Rodgers’ trade value will never be higher than it is right now. No reigning MVP has ever been traded — Rodgers could fetch the most expensive price tag in a trade in NFL history. Before the draft, the 49ers reportedly offered the 3rd overall pick along with other key players to the Packers in exchange for Rodgers. Cody Benjamin of CBS Sports proposed a series of eye-watering hypothetical trade offers from QB-needy teams like the Broncos and Raiders as well. Rodgers’ trade value is stratospheric — why not get value for him now, instead of releasing him for nothing later down the line?
Trading him after June 1 would also work with the Packers’ salary cap concerns, as Evan Western of SBNation explains. If they trade him immediately, his $38.356 million would count as dead money against this year’s cap — putting the Packers wildly over this year’s cap of $182.5 million. However, if they move the star quarterback after June 1 of this year, the rest of his contract would be split across the 2021 and 2022 seasons.

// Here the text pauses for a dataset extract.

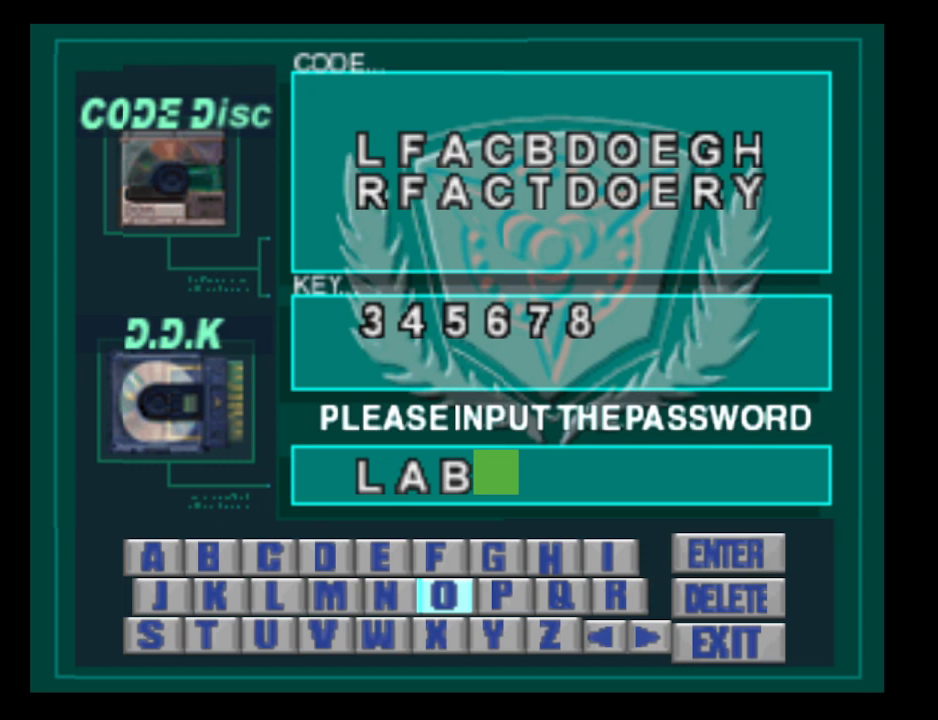
{"buttons": [], "events": [[100, "CROSS", "down"], [167, "CROSS", "up"], [300, "DPAD_UP", "down"], [367, "DPAD_UP", "up"]]}
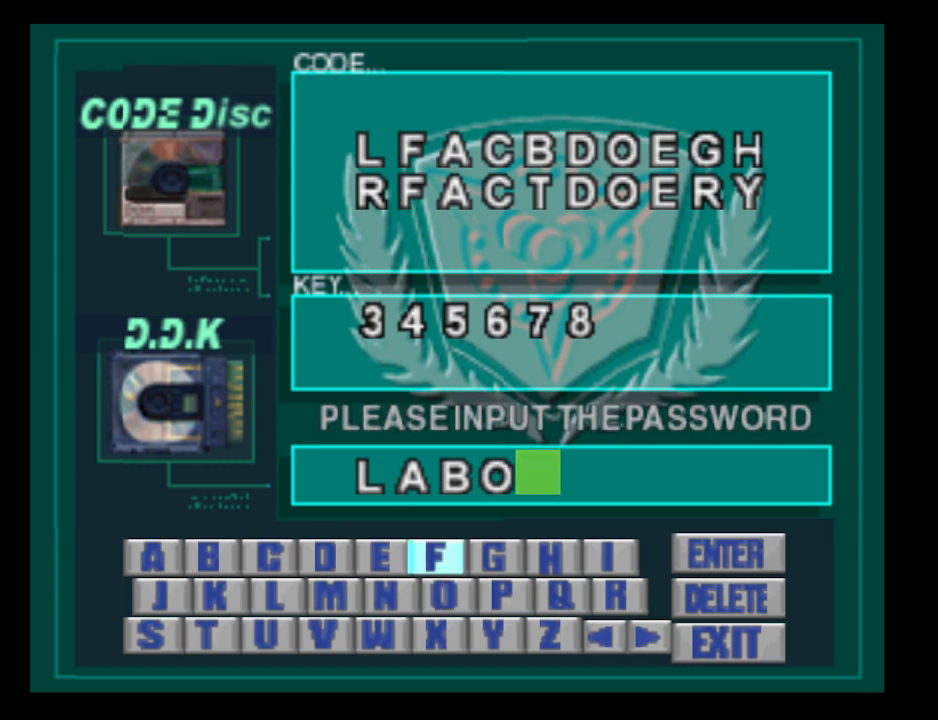
{"buttons": ["DPAD_LEFT"], "events": [[33, "DPAD_LEFT", "down"], [133, "DPAD_LEFT", "up"], [233, "DPAD_LEFT", "down"], [333, "DPAD_LEFT", "up"], [433, "DPAD_LEFT", "down"]]}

Of course, the cap hit would be even lower if the Packers wait to trade Rodgers until after the 2021 season. But bringing Rodgers back for a single lame duck season presents its own problems. Think back to Tom Brady’s final season with the New England Patriots. He seemed disinterested, distracted, out of sorts. Despite having the top scoring defense in the league, New England’s season ended on a drizzly Wild Card night in Foxboro–with a Tom Brady pick-six, no less. If Rodgers knows 2021 is his final season at Lambeau Field, will he be focused on winning a title with a team he no longer adores–and whose fanbase may no longer adore him? Or will his attention start to drift to the next chapter of his career?
But as always, the question drifts back to Jordan Love. Is he ready? He didn’t dress once for the Packers last year, and he was less than impressive in training camp. Admittedly the COVID-19 pandemic stunted his chances for development, but other rookies faced similar growing pains. At some point, the Packers need to know what they have with the Utah State prospect.
When Gutekunst took Love in the first round of the 2020 draft, he set the Packers down this inevitable course of conflict. Though Gutekunst refused to coronate him at the time, Love became the Packers’ quarterback of the future, making Aaron Rodgers their quarterback of the past.
General managers typically get one shot to get their quarterback. Gutekunst took his shot with Love, even trading up to get him. It’s time to find out if he was worth it. Either Brian Gutekunst made a bold move, moving on from Aaron Rodgers and setting up the Packers for another generation of success, or he forced out the best player in franchise history in a cloud of disillusionment and distrust.
As Winston Churchill said, if you’re going through hell, keep going. Brian Gutekunst started this last year. It would be futile to turn back now. Come June 1, the Packers should trade Aaron Rodgers, and see what the future holds.
One thought on “It’s Time For The Packers To Trade Aaron Rodgers”
We see it as the opposite. Aaron Rogers should have left a long time ago, when given his great stats, they couldn’t repeat. It’s never one player. His stats have been amazing the past couple of years. Look what Brady did. He went to Tampa Bay, which has a good foundation, and brought his motivation and determination, leading a good team to victory. Rogers could have benefitted from better insight, but we think money has a lot to do with decisions.